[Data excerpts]
=== Section Start ===
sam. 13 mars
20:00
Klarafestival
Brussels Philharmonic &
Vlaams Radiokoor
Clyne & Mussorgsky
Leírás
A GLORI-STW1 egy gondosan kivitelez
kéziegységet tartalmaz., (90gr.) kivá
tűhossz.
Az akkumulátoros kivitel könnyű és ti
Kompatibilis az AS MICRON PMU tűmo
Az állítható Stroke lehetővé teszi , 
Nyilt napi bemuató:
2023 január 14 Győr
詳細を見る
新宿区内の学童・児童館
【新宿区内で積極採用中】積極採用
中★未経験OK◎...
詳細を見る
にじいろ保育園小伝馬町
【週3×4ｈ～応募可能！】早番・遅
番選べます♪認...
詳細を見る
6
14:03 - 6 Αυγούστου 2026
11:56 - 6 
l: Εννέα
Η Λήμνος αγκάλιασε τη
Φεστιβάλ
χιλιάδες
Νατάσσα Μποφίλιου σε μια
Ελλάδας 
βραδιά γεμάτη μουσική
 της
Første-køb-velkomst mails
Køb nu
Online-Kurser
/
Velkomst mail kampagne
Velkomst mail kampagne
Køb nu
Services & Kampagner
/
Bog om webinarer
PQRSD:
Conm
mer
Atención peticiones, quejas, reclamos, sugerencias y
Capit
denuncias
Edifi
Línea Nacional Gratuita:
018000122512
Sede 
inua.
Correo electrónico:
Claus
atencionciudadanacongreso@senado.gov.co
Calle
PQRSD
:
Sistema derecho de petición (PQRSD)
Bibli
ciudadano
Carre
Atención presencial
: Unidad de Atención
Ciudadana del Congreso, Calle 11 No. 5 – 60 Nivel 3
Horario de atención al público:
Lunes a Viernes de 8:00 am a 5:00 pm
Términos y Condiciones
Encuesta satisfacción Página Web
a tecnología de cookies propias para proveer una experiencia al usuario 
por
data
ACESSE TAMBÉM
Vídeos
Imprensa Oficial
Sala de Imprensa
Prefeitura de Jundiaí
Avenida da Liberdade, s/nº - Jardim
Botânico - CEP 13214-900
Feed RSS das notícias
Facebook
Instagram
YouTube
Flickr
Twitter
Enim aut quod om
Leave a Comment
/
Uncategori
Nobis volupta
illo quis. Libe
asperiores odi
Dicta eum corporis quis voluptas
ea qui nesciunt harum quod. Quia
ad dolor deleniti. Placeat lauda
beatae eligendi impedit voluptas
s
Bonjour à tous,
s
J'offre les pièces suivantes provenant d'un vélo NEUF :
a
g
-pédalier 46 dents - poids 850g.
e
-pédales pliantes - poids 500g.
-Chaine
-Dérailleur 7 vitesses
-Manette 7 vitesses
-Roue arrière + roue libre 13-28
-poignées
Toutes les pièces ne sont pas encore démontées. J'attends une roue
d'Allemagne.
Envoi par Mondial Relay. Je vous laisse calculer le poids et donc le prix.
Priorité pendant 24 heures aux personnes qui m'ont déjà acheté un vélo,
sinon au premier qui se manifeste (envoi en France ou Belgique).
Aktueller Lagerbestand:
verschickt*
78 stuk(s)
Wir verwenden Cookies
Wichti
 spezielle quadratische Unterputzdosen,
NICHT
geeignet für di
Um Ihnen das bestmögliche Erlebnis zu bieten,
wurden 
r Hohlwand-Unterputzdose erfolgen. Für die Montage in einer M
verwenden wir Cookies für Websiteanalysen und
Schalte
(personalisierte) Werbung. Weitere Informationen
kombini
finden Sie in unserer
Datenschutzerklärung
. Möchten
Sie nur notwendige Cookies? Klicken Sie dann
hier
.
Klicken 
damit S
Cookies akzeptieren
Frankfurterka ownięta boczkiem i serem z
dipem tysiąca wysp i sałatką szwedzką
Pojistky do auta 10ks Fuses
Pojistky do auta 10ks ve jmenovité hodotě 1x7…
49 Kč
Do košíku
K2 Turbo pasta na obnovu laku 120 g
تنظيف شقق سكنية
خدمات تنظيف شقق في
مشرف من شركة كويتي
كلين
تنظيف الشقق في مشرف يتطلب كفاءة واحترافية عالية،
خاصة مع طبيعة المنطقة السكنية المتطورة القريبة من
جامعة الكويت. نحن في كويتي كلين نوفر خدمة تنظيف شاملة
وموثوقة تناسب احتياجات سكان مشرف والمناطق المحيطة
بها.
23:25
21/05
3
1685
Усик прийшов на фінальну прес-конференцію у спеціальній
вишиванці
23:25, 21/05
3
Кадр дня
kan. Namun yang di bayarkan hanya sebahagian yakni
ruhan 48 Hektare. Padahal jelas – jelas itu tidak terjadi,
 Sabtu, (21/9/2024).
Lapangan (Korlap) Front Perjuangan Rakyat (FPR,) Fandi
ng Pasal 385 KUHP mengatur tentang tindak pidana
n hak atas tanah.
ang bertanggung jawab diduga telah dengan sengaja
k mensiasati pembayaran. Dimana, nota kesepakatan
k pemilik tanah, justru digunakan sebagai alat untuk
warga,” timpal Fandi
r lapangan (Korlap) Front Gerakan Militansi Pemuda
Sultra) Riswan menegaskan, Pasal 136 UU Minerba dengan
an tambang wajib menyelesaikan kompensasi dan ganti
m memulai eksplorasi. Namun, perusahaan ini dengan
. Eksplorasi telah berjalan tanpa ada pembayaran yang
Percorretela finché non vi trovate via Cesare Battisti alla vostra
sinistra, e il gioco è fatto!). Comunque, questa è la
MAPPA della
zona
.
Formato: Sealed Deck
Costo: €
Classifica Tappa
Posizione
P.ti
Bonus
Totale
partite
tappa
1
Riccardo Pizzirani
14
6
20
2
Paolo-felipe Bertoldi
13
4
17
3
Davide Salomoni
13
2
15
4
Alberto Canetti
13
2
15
=== Section End ===
▶ _GOAL OF THE EXERCISE_: Would you be able to transcribe every line of the data exactly?

▶ _SOLVED PROBLEM_:
sam. 13 mars
20:00
Klarafestival
Brussels Philharmonic &
Vlaams Radiokoor
Clyne & Mussorgsky
Leírás
A GLORI-STW1 egy gondosan kivitelez
kéziegységet tartalmaz., (90gr.) kivá
tűhossz.
Az akkumulátoros kivitel könnyű és ti
Kompatibilis az AS MICRON PMU tűmo
Az állítható Stroke lehetővé teszi , 
Nyilt napi bemuató:
2023 január 14 Győr
詳細を見る
新宿区内の学童・児童館
【新宿区内で積極採用中】積極採用
中★未経験OK◎...
詳細を見る
にじいろ保育園小伝馬町
【週3×4ｈ～応募可能！】早番・遅
番選べます♪認...
詳細を見る
6
14:03 - 6 Αυγούστου 2026
11:56 - 6 
l: Εννέα
Η Λήμνος αγκάλιασε τη
Φεστιβάλ
χιλιάδες
Νατάσσα Μποφίλιου σε μια
Ελλάδας 
βραδιά γεμάτη μουσική
 της
Første-køb-velkomst mails
Køb nu
Online-Kurser
/
Velkomst mail kampagne
Velkomst mail kampagne
Køb nu
Services & Kampagner
/
Bog om webinarer
PQRSD:
Conm
mer
Atención peticiones, quejas, reclamos, sugerencias y
Capit
denuncias
Edifi
Línea Nacional Gratuita:
018000122512
Sede 
inua.
Correo electrónico:
Claus
atencionciudadanacongreso@senado.gov.co
Calle
PQRSD
:
Sistema derecho de petición (PQRSD)
Bibli
ciudadano
Carre
Atención presencial
: Unidad de Atención
Ciudadana del Congreso, Calle 11 No. 5 – 60 Nivel 3
Horario de atención al público:
Lunes a Viernes de 8:00 am a 5:00 pm
Términos y Condiciones
Encuesta satisfacción Página Web
a tecnología de cookies propias para proveer una experiencia al usuario 
por
data
ACESSE TAMBÉM
Vídeos
Imprensa Oficial
Sala de Imprensa
Prefeitura de Jundiaí
Avenida da Liberdade, s/nº - Jardim
Botânico - CEP 13214-900
Feed RSS das notícias
Facebook
Instagram
YouTube
Flickr
Twitter
Enim aut quod om
Leave a Comment
/
Uncategori
Nobis volupta
illo quis. Libe
asperiores odi
Dicta eum corporis quis voluptas
ea qui nesciunt harum quod. Quia
ad dolor deleniti. Placeat lauda
beatae eligendi impedit voluptas
s
Bonjour à tous,
s
J'offre les pièces suivantes provenant d'un vélo NEUF :
a
g
-pédalier 46 dents - poids 850g.
e
-pédales pliantes - poids 500g.
-Chaine
-Dérailleur 7 vitesses
-Manette 7 vitesses
-Roue arrière + roue libre 13-28
-poignées
Toutes les pièces ne sont pas encore démontées. J'attends une roue
d'Allemagne.
Envoi par Mondial Relay. Je vous laisse calculer le poids et donc le prix.
Priorité pendant 24 heures aux personnes qui m'ont déjà acheté un vélo,
sinon au premier qui se manifeste (envoi en France ou Belgique).
Aktueller Lagerbestand:
verschickt*
78 stuk(s)
Wir verwenden Cookies
Wichti
 spezielle quadratische Unterputzdosen,
NICHT
geeignet für di
Um Ihnen das bestmögliche Erlebnis zu bieten,
wurden 
r Hohlwand-Unterputzdose erfolgen. Für die Montage in einer M
verwenden wir Cookies für Websiteanalysen und
Schalte
(personalisierte) Werbung. Weitere Informationen
kombini
finden Sie in unserer
Datenschutzerklärung
. Möchten
Sie nur notwendige Cookies? Klicken Sie dann
hier
.
Klicken 
damit S
Cookies akzeptieren
Frankfurterka ownięta boczkiem i serem z
dipem tysiąca wysp i sałatką szwedzką
Pojistky do auta 10ks Fuses
Pojistky do auta 10ks ve jmenovité hodotě 1x7…
49 Kč
Do košíku
K2 Turbo pasta na obnovu laku 120 g
تنظيف شقق سكنية
خدمات تنظيف شقق في
مشرف من شركة كويتي
كلين
تنظيف الشقق في مشرف يتطلب كفاءة واحترافية عالية،
خاصة مع طبيعة المنطقة السكنية المتطورة القريبة من
جامعة الكويت. نحن في كويتي كلين نوفر خدمة تنظيف شاملة
وموثوقة تناسب احتياجات سكان مشرف والمناطق المحيطة
بها.
23:25
21/05
3
1685
Усик прийшов на фінальну прес-конференцію у спеціальній
вишиванці
23:25, 21/05
3
Кадр дня
kan. Namun yang di bayarkan hanya sebahagian yakni
ruhan 48 Hektare. Padahal jelas – jelas itu tidak terjadi,
 Sabtu, (21/9/2024).
Lapangan (Korlap) Front Perjuangan Rakyat (FPR,) Fandi
ng Pasal 385 KUHP mengatur tentang tindak pidana
n hak atas tanah.
ang bertanggung jawab diduga telah dengan sengaja
k mensiasati pembayaran. Dimana, nota kesepakatan
k pemilik tanah, justru digunakan sebagai alat untuk
warga,” timpal Fandi
r lapangan (Korlap) Front Gerakan Militansi Pemuda
Sultra) Riswan menegaskan, Pasal 136 UU Minerba dengan
an tambang wajib menyelesaikan kompensasi dan ganti
m memulai eksplorasi. Namun, perusahaan ini dengan
. Eksplorasi telah berjalan tanpa ada pembayaran yang
Percorretela finché non vi trovate via Cesare Battisti alla vostra
sinistra, e il gioco è fatto!). Comunque, questa è la
MAPPA della
zona
.
Formato: Sealed Deck
Costo: €
Classifica Tappa
Posizione
P.ti
Bonus
Totale
partite
tappa
1
Riccardo Pizzirani
14
6
20
2
Paolo-felipe Bertoldi
13
4
17
3
Davide Salomoni
13
2
15
4
Alberto Canetti
13
2
15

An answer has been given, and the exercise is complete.